Keine verfestigten politischen Identitäten

Die heutigen Verhältnisse seien tatsächlich sehr merkwürdig. Ex-kommunistische Sozialisten, bulgarische Nationalisten, aber auch überzeugte Antieuropäer und Antiamerikaner machten gemeinsam Stimmung für Wladimir Putin und seine Politik, obwohl diese Politik die Sicherheit Bulgariens gefährde und mit linken Ideen wenig zu tun habe. Das sei ein Beweis dafür, dass die meisten Bulgaren keine verfestigte politische Identität haben, meint der Kulturwissenschaftler Ivailo Ditschev:

Ivailo Ditschev (Foto: BGNES)
Kulturwissenschaftler Ditschev: "Antieuropäische Stimmung hat sich mit Russophilie gepaart"Bild: BGNES

"Die bulgarischen 'Russophilen' bezeichnen sich als Linke, gleichzeitig aber unterstützen sie ein Imperium, das 200 Jahre lang Revolutionen und nationale Befreiungsbewegungen zerschlagen hat. Als 'rechtsorientiert' gelten in Bulgarien diejenigen, die auf Russland schimpfen, und als 'linksorientiert' die Russland-Unterstützer. Das ist idiotisch.“

Auch der Meinungsforscher Parvan Simeonov glaubt, die Einteilung in links und rechts sei im heutigen Bulgarien irreführend, sobald es um Russland geht: "Es ist eigentlich die ehemalige Konfrontation zwischen Ost und West, die offensichtlich in Bulgarien noch nicht überwunden ist", so Simeonov.
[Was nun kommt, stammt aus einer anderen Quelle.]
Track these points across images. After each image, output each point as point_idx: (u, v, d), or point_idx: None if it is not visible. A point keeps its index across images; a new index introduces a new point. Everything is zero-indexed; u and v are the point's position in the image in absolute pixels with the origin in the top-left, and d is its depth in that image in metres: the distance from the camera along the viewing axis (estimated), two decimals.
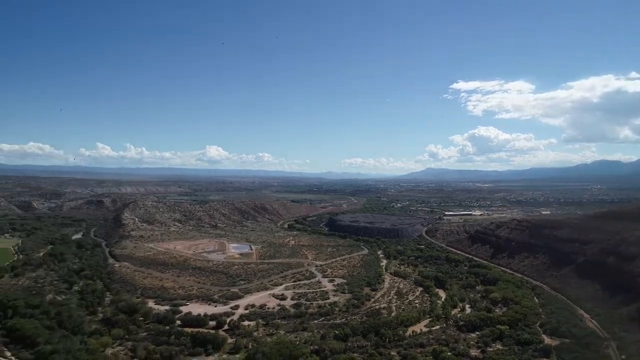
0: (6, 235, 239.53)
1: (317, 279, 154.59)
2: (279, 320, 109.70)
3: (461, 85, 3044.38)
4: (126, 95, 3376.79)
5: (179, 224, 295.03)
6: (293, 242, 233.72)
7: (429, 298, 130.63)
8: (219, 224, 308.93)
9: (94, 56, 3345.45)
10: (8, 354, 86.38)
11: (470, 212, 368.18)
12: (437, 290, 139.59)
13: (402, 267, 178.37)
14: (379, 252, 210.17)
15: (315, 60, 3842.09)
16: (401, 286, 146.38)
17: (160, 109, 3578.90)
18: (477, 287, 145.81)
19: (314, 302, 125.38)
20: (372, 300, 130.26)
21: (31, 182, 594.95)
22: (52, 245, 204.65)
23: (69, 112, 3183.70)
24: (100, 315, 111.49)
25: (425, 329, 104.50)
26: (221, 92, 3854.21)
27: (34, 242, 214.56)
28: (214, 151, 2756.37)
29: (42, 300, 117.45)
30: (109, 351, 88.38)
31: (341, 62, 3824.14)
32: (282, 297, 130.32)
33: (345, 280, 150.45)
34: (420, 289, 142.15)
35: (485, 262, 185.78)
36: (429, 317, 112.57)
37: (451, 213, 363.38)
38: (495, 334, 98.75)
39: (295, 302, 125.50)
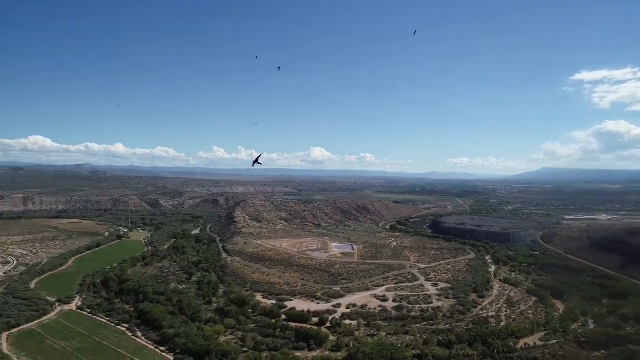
0: (139, 229, 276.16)
1: (419, 282, 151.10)
2: (380, 322, 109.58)
3: (584, 75, 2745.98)
4: (239, 102, 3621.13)
5: (285, 223, 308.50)
6: (395, 243, 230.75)
7: (544, 309, 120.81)
8: (322, 224, 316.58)
9: (216, 68, 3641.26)
10: (139, 334, 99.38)
11: (594, 217, 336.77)
12: (553, 301, 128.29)
13: (513, 274, 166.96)
14: (487, 257, 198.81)
15: (417, 58, 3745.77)
16: (512, 294, 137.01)
17: (269, 113, 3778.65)
18: (602, 301, 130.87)
19: (417, 306, 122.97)
20: (479, 307, 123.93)
21: (158, 182, 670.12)
22: (175, 239, 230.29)
23: (188, 119, 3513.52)
24: (215, 305, 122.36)
25: (539, 343, 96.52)
26: (326, 95, 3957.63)
27: (160, 235, 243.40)
28: (317, 152, 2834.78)
29: (167, 288, 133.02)
30: (221, 339, 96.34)
31: (445, 58, 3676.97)
32: (384, 299, 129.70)
33: (449, 285, 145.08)
34: (534, 298, 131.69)
35: (613, 273, 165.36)
36: (544, 330, 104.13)
37: (571, 217, 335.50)
38: (626, 355, 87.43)
39: (396, 304, 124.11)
Russlands gefährliche Politik

Parvan Simeonov (Foto: BGNES)
Politologe Simeonov: "Einteilung in links und rechts ist im heutigen Bulgarien irreführend"Bild: BGNES

Die pro-europäischen und Russland-kritischen Stimmen im Land weisen darauf hin, dass Moskau seit Jahrzehnten Bulgarien als Exklave behandelt. Die Furcht vor dem mächtigen großen Bruder wächst: Tausende russische Bürger besitzen Immobilen in Bulgarien, russische Lobbyisten sind in Bulgariens Wirtschaft und Medien sehr aktiv und es wird befürchtet, dass die alten Seilschaften aus der Zeit des Ostblocks wieder eine Renaissance erleben könnten. Die Mitgliedschaft Bulgariens in EU und Nato sehen daher die Befürworter der Westbindung als unverzichtbare Sicherheitsgarantie für Bulgarien.

Zum zweiten Mal seit der politischen Wende 1989 bis 1990 sieht sich Bulgarien zwischen West und Ost, zwischen Moskau und Brüssel hin- und hergerissen. Damals waren die Hoffnungen der Bürger auf die EU gerichtet, heute sind viele Bulgaren enttäuscht. Ob das Land wieder in Moskaus Machtsphäre geraten könnte? Unwahrscheinlich, meinen Beobachter. Aber die antieuropäische Stimmung ist deutlich spürbar und wird sich bei der Europawahl im Mai deutlich zeigen.